Tesla stock is off its high and Rivian is getting hit hard today as Apple announces push to manufacture self driving car by 2025.


----------



## slacker775 (May 30, 2018)

This is certainly interesting and not entirely unexpected. I would see Apple as a much bigger potential competitor to Tesla than Ford or GM (or most of the other legacy manufacturers for that matter) or the newbies like Rivian and Lucid. The newbs lack manufacturing capacity and track record. They are just trying to get to where they can manufacture vehicles at any scale and achieve any amount of profitability. They may succeed, they may not. The legacy companies are way to set in their ways, have the whole dealership problem to address etc. Some will navigate it, some will not. Apple doesn't have any of that baggage and has plenty of capital available to pump into this to see it through. The biggest potential obstacle I see for Apple is that they simply aren't a manufacturer. That is all outsourced which may be a help, or it a may be a burden. It's one thing to have somebody else create chips or small devices like phones and laptops. It's a whole different ballgame when you are developing significantly pricier and physically larger devices like automobiles.

They would also have to open up that walled garden a bit to play nicer with other parts of the world such as Android users, charge networks etc which is not always something they are super excited to do.
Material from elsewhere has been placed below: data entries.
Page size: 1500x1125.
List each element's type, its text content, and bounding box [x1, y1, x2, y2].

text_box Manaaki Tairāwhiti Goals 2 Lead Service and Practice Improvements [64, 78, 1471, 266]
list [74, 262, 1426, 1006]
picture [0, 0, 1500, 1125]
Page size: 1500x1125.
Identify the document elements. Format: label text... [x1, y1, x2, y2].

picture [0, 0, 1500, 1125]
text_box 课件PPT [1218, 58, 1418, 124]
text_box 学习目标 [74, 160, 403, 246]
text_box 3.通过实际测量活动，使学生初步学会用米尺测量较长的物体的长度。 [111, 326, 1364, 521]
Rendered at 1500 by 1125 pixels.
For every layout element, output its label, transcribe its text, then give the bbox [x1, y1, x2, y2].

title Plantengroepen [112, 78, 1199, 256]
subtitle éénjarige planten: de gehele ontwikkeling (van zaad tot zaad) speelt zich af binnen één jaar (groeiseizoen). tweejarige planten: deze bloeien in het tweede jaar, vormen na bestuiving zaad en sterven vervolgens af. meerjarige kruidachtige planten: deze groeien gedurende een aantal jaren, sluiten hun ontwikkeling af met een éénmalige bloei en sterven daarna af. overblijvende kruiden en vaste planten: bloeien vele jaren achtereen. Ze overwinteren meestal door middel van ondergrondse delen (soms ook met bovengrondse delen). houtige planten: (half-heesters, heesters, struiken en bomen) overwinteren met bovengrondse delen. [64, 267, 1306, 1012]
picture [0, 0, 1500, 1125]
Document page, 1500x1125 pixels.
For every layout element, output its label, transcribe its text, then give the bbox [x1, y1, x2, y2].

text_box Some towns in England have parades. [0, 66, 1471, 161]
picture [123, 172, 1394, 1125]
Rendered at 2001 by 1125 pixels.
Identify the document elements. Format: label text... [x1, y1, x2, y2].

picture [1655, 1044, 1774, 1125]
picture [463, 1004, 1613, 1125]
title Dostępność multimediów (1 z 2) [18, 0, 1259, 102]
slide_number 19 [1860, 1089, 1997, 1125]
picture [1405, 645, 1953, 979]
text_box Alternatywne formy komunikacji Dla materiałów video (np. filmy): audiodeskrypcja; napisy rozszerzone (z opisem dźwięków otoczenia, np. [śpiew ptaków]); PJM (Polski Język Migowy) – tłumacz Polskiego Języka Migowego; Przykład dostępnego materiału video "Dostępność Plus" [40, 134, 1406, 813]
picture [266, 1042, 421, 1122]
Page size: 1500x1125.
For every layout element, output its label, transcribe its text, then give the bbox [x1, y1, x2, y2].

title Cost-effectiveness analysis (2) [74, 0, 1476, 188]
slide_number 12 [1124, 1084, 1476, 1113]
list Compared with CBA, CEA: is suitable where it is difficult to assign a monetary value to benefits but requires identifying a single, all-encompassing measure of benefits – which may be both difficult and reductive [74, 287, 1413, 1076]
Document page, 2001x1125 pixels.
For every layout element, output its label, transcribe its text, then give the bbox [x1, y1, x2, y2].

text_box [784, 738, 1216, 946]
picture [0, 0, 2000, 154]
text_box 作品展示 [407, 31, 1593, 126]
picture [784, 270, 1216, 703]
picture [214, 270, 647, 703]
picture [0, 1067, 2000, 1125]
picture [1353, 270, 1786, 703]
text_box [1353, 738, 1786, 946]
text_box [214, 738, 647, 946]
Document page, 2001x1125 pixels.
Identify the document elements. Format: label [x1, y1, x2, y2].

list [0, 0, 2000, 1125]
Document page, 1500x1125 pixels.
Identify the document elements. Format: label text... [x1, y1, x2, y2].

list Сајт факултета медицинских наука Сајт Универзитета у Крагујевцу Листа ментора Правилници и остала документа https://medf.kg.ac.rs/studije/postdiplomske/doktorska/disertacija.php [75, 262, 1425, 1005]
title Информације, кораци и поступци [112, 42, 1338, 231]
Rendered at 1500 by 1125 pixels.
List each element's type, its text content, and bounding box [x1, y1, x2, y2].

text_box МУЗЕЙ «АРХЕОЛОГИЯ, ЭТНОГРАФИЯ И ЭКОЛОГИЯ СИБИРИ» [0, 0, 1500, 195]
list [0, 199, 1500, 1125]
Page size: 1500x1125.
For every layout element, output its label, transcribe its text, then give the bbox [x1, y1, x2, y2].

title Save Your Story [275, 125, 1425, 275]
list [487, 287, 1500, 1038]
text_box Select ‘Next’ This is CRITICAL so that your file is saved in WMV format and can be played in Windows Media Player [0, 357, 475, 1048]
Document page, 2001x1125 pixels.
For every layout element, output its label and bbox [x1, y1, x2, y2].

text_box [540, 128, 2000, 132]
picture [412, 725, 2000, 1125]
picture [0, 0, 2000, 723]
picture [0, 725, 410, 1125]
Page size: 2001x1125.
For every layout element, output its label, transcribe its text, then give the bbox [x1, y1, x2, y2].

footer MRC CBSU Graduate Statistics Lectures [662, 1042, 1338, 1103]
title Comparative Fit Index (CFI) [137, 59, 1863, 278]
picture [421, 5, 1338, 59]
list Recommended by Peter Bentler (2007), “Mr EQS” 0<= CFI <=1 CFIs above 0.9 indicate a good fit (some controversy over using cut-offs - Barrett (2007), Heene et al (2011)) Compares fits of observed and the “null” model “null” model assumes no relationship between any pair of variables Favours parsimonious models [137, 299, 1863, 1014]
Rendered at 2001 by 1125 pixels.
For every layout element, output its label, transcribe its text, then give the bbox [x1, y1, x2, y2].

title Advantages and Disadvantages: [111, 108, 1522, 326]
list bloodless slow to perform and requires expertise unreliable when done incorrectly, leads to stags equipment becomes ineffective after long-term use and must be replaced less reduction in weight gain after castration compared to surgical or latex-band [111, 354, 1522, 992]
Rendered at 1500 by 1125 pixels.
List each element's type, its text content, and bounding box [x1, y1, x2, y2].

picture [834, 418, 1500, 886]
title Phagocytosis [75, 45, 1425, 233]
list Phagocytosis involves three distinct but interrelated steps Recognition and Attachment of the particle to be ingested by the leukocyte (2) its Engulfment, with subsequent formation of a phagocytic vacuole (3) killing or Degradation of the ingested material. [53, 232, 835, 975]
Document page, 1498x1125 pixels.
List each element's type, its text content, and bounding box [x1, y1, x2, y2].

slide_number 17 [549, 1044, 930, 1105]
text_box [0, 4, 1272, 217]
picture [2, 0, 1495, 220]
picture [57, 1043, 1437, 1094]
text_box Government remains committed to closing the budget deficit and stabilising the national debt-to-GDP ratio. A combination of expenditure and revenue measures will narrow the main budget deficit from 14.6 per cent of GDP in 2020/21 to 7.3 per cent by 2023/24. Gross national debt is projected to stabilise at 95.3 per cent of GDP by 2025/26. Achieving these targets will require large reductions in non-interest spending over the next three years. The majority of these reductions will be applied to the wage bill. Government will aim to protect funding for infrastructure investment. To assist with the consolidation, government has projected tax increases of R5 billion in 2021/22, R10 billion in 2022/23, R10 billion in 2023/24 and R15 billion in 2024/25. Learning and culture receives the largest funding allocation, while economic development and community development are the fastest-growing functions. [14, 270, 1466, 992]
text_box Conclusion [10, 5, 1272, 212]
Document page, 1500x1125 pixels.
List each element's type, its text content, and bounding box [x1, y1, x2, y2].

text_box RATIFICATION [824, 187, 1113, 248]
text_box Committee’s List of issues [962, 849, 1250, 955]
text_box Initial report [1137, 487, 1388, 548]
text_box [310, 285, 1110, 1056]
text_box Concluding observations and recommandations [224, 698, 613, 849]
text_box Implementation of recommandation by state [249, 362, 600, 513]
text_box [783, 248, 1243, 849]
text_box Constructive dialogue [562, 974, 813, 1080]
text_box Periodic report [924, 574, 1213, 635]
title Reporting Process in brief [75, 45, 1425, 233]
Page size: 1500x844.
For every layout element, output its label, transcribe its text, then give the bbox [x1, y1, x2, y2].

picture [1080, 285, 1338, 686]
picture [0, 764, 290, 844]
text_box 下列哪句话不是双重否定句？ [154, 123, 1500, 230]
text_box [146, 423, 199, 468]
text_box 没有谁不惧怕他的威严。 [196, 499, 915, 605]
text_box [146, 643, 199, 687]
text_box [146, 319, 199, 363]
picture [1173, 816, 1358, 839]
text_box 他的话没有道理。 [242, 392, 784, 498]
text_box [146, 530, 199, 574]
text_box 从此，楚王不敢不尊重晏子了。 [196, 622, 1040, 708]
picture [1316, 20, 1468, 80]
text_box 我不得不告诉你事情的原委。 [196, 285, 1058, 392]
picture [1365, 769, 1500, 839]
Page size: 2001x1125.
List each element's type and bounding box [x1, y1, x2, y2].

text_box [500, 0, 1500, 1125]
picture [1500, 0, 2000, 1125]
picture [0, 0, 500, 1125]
It will certainly be interesting....


----------



## JasonF (Oct 26, 2018)

These rumors pop up at least once a year. I wouldn't believe it until I see Apple actually release information about it. Cars are really far from Apple's core abilities.


----------



## tencate (Jan 11, 2018)

JasonF said:


> Apple's core


  Clever pun!


----------



## TrevP (Oct 20, 2015)

Apple greenlit Project Titan in 2014. It's been an on/off again project with lots of people coming and going but it appears it might just happen despite my opinion that I don't think they can really offer much. I certainly would not buy a car made by Apple, if they were smart they would branch off a sub-brand otherwise it would come off as cringey

https://www.bloomberg.com/news/arti...work-on-car-aims-for-fully-autonomous-vehicle


----------



## M3OC Rules (Nov 18, 2016)

You've also got Qualcomm, Nvidia, and Mobileye working with OEMs.


----------



## shareef777 (Mar 10, 2019)

TrevP said:


> Apple greenlit Project Titan in 2014. It's been an on/off again project with lots of people coming and going but it appears it might just happen despite my opinion that I don't think they can really offer much. I certainly would not buy a car made by Apple, if they were smart they would branch off a sub-brand otherwise it would come off as cringey
> 
> https://www.bloomberg.com/news/arti...work-on-car-aims-for-fully-autonomous-vehicle


I've been an Apple follower for decades. You'll see articles about them dabbling in everything. I just don't see a vehicle being in their wheelhouse.


----------



## Klaus-rf (Mar 6, 2019)

As long as everyone is content with every car being white.


----------



## FRC (Aug 4, 2018)

So APPL thinks they can do no car to self driving car is 4 years? There's an entrepreneur out there they need to have a long talk with...his name is Elon.


----------



## slacker775 (May 30, 2018)

Perhaps I’m reading way too much into this but Foxconn who to my knowledge has never been in the auto biz bought Lordestown motors old GM factory. Of course, they’ve been building iPhones and Macs etc for quite some time. Will there be other factory acquisitions in the short term?


----------